Task instructions
The records that follow are to be transcribed in full, without their images.

Input material
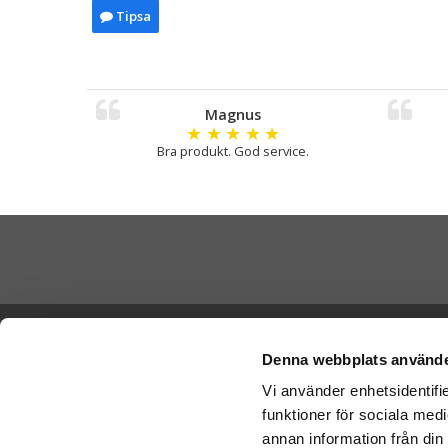
Tipsa
Magnus
★
★
★
★
★
Bra produkt. God service.
Skicka Nal
Ångra köp
-
Ge
Denna webbplats använde
-
Ge
Vi använder enhetsidentifie
Cookies
-
Nal
funktioner för sociala medi
Varumärken
Betala di
annan information från din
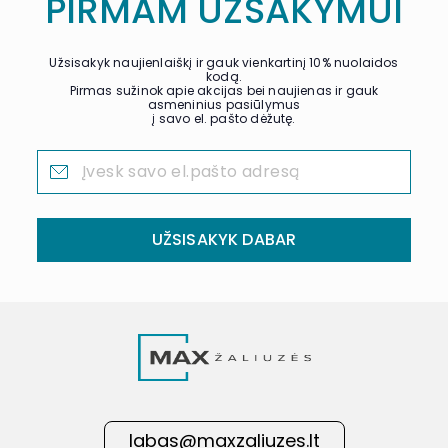
PIRMAM UŽSAKYMUI
Užsisakyk naujienlaiškį ir gauk vienkartinį 10% nuolaidos
kodą.
Pirmas sužinok apie akcijas bei naujienas ir gauk
asmeninius pasiūlymus
į savo el. pašto dėžutę.
UŽSISAKYK DABAR
labas@maxzaliuzes.lt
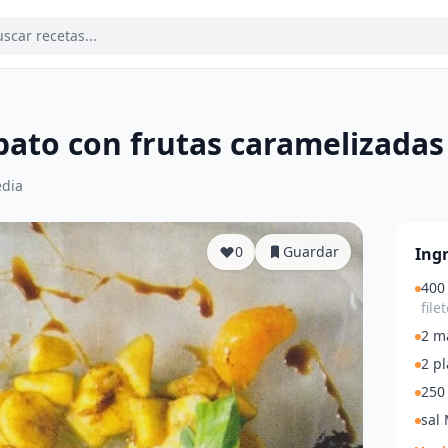
 pato con frutas caramelizadas
dia
0
Guardar
Ing
400 
filet
2 m
2 pl
250
sal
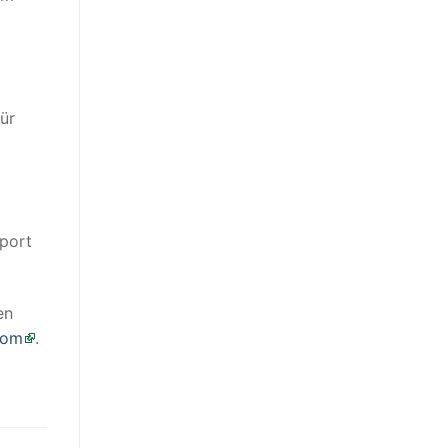
ür
port
en
com
.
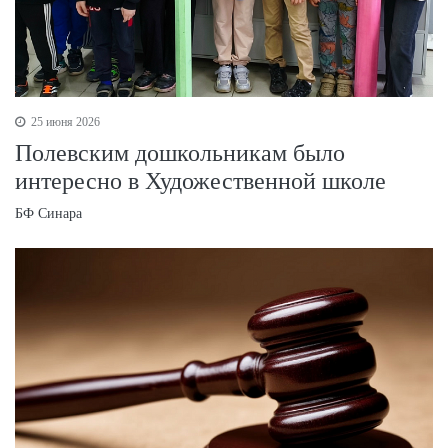
25 июня 2026
Полевским дошкольникам было
интересно в Художественной школе
БФ Синара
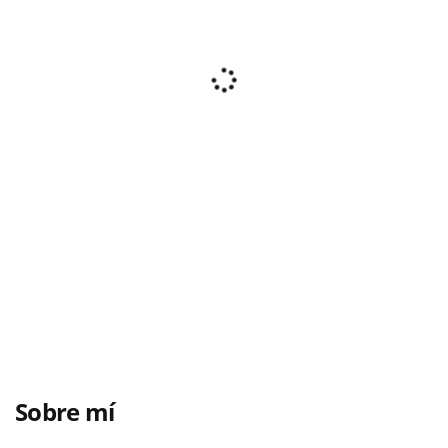
Sobre mí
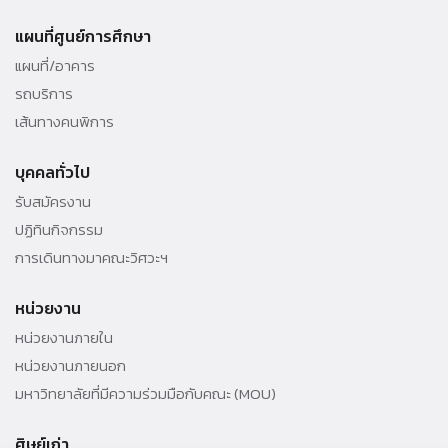
แผนที่ศูนย์การศึกษา
แผนที่/อาคาร
รถบริการ
เส้นทางคนพิการ
บุคคลทั่วไป
รับสมัครงาน
ปฏิทินกิจกรรม
การเดินทางมาคณะวิศวะฯ
หน่วยงาน
หน่วยงานภายใน
หน่วยงานภายนอก
มหาวิทยาลัยที่มีความร่วมมือกับคณะ (MOU)
ศิษย์เก่า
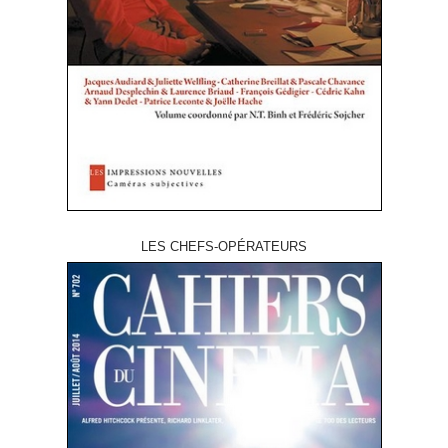
LES CHEFS-OPÉRATEURS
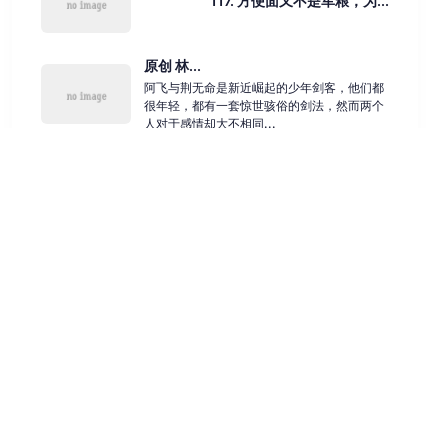
117. 方便面又不是军粮，为...
原创 林...
阿飞与荆无命是新近崛起的少年剑客，他们都
很年轻，都有一套惊世骇俗的剑法，然而两个
人对于感情却大不相同...
原创 如...
根据欧洲篮球媒体Eurohoops的消息，在签下
一份为期一年的合同并且重返老东家奥兰多魔
术之前， 老...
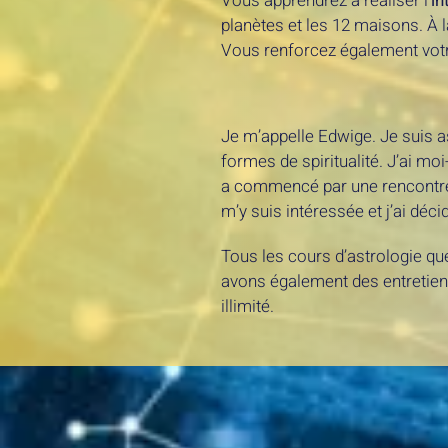
Vous apprendrez à réaliser l’
in
planètes et les 12 maisons. À la
Vous renforcez également votre
Je m’appelle Edwige. Je suis a
formes de spiritualité. J’ai moi
a commencé par une rencontre
m’y suis intéressée et j’ai déc
Tous les cours d’astrologie que
avons également des entretien
illimité.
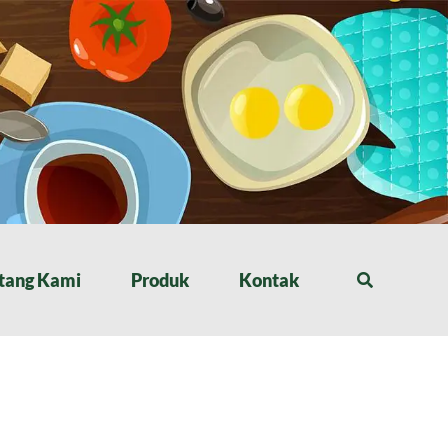
tang Kami
Produk
Kontak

Completed task
Tipsa
Magnus
★
★
★
★
★
Bra produkt. God service.
Skicka Nal
Ångra köp
-
Ge
Denna webbplats använde
-
Ge
Vi använder enhetsidentifie
Cookies
-
Nal
funktioner för sociala medi
Varumärken
Betala di
annan information från din
PIRMAM UŽSAKYMUI
Užsisakyk naujienlaiškį ir gauk vienkartinį 10% nuolaidos
kodą.
Pirmas sužinok apie akcijas bei naujienas ir gauk
asmeninius pasiūlymus
į savo el. pašto dėžutę.
UŽSISAKYK DABAR
labas@maxzaliuzes.lt
 pato con frutas caramelizadas
dia
0
Guardar
Ing
400 
filet
2 m
2 pl
250
sal
ür
port
en
com
.
25 июня 2026
Полевским дошкольникам было
интересно в Художественной школе
БФ Синара
Sobre mí
แผนที่ศูนย์การศึกษา
แผนที่/อาคาร
รถบริการ
เส้นทางคนพิการ
บุคคลทั่วไป
รับสมัครงาน
ปฏิทินกิจกรรม
การเดินทางมาคณะวิศวะฯ
หน่วยงาน
หน่วยงานภายใน
หน่วยงานภายนอก
มหาวิทยาลัยที่มีความร่วมมือกับคณะ (MOU)
ศิษย์เก่า
LES CHEFS-OPÉRATEURS
117. 方便面又不是军粮，为...
原创 林...
阿飞与荆无命是新近崛起的少年剑客，他们都
很年轻，都有一套惊世骇俗的剑法，然而两个
人对于感情却大不相同...
原创 如...
根据欧洲篮球媒体Eurohoops的消息，在签下
一份为期一年的合同并且重返老东家奥兰多魔
术之前， 老...
Vous apprendrez à réaliser l’
in
planètes et les 12 maisons. À la
Vous renforcez également votre
Je m’appelle Edwige. Je suis a
formes de spiritualité. J’ai moi
a commencé par une rencontre
m’y suis intéressée et j’ai déc
Tous les cours d’astrologie que
avons également des entretien
illimité.
tang Kami
Produk
Kontak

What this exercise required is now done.